L’Inspecteur d’Académie a rappelé avec insistance que « ces outils sont une aide pour les enseignants ». Il a justifié de la lourdeur du projet d’école en reconnaissant être « ambitieux dans les propositions de travail ». Il a aussi indiqué qu’il mènerait prochainement un séminaire avec les équipes de circonscription sur « l’accompagnement des équipes pédagogiques ». La délégation a répondu que les jeunes collègues « bénéficient » déjà de l’aide des équipes de circonscriptions et on leur demande, à ce titre, de rédiger des fiches de préparation pour chaque séquence, ce qui les occupe jusque très tard le soir. La délégation a affirmé que ce qui soulagerait vraiment les équipes pédagogiques, c’est qu’on les laisse travailler sereinement, que cessent les ordres (et les contre-ordres) de dernière minute, que soient allégés les documents administratifs. L’Inspecteur d’Académie a répété à plusieurs reprises qu’il faisait confiance aux enseignants et qu’il restait persuadé que les collègues faisaient de leur mieux. La délégation a répondu qu’au contraire, les enseignants ont le sentiment que l’on ne leur fait plus confiance, que les difficiles conditions d’exercice deviennent encore plus insupportables avec l’accumulation de tous ces écrits obligatoires.

L’Inspecteur d’Académie a voulu relativiser cette surcharge en argumentant que la rédaction du projet d’école n’a lieu que tous les trois ans.
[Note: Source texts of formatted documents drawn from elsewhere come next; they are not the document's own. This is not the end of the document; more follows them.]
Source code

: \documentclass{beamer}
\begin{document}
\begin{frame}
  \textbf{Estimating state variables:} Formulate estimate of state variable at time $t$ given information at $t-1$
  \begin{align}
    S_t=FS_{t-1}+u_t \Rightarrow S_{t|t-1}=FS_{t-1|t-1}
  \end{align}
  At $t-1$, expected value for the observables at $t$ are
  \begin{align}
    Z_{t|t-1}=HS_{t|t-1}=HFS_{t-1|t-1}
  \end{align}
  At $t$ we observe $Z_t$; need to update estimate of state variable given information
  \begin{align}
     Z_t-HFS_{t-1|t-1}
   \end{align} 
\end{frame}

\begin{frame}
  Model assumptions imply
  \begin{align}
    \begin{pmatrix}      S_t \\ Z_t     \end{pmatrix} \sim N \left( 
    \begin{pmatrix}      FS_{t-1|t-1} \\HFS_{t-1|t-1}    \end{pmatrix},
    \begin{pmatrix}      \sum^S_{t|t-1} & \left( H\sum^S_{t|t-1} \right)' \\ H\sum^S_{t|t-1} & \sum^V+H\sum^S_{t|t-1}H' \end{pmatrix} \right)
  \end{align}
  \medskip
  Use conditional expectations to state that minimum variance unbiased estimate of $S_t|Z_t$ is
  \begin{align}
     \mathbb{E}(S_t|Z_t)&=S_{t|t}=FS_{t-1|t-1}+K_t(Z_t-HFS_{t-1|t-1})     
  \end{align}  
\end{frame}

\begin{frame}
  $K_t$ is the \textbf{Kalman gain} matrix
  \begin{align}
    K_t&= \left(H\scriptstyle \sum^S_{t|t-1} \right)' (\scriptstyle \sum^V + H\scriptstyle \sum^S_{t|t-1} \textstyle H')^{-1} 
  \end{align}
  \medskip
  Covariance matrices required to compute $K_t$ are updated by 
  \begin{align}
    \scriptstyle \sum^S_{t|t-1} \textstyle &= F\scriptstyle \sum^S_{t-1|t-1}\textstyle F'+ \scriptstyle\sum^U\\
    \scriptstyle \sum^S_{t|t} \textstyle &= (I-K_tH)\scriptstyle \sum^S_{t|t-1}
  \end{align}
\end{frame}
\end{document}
A la demande de la délégation d’alléger le projet d’école à quatre pages (les axes prioritaires), l’Inspecteur d’Académie a refusé au motif que les projets d’école étaient en passe d’être achevés. Il a écrit aux IEN pour les inviter à aider les équipes qui en feraient la demande et consentir à des adaptations. Il a toutefois consenti à ce qu’ils soient « édulcorés ». Sur la question des documents pour les élèves en difficultés, il a refusé de renoncer aux différentes fiches arguant qu’« être enseignant, c’est faire des écrits professionnels », ce à quoi la délégation a exprimé son plus vif désaccord. En ce qui concerne la signature par l’enseignant et la famille des fiches pour les élèves en difficulté (ce qui place de fait l’enseignant dans une position de contractualisation contraire à notre statut de fonctionnaire d’état), l’Inspecteur d’Académie a indiqué que le directeur pouvait se substituer à l’enseignant (ces derniers apprécieront). Sur la question des postes, l’Inspecteur d’Académie a dit qu’il ne reviendrait pas sur la carte scolaire. Sur celle des RASED, il n’y a pas de destruction selon l’Inspecteur d’Académie. Sur la question des horaires d’enseignement hebdomadaires, il a répondu que c’est une question d’ordre national à laquelle il ne peut rien.

En conclusion, la délégation a rappelé que beaucoup de contraintes n’existaient pas il y a deux ans : de très nombreux écrits nous sont demandés suite à la disparition du samedi matin et de la mise en place de l’aide personnalisée, des 108 heures, de l’accompagnement éducatif (pour les RAR), des stages de remise à niveau… Toutes ces contraintes découlent des contre-réformes que subissent les collègues. L’Inspecteur d’Académie s’est dit surpris de nos positions. Le Snudi-FO a rappelé qu’il est le seul syndicat à avoir refusé de signer les différents protocoles avec le Ministère, protocoles qui sont à l’origine des contre-réformes qui ont abouti à la dégradation de nos conditions de travail.

Par ailleurs, l’Inspecteur d’Académie a confirmé que 9 des PE2 transférés l’an dernier dans le département de l’Oise contre leur volonté allaient pouvoir réintégrer le département de la Somme. Une affectation leur sera attribuée au 1Er novembre. (C’est le résultat de toutes les démarches effectuées l’an dernier et cette année par le SNUDI-FO de la Somme et de l’Oise contre leur transfert et pour leur retour alors que tout espoir semblait perdu).

(1) Notre syndicat avait proposé une intersyndicale au Se-Unsa et au Snuipp-FSU. Le Se-Unsa a refusé de nous rencontrer et le Snuipp n’a pas répondu en dépit de nos demandes répétées.

(2) L’audience s’est déroulée en 2 temps compte tenu de l’agenda de l’IA : le 21 après-midi et le 22 à midi.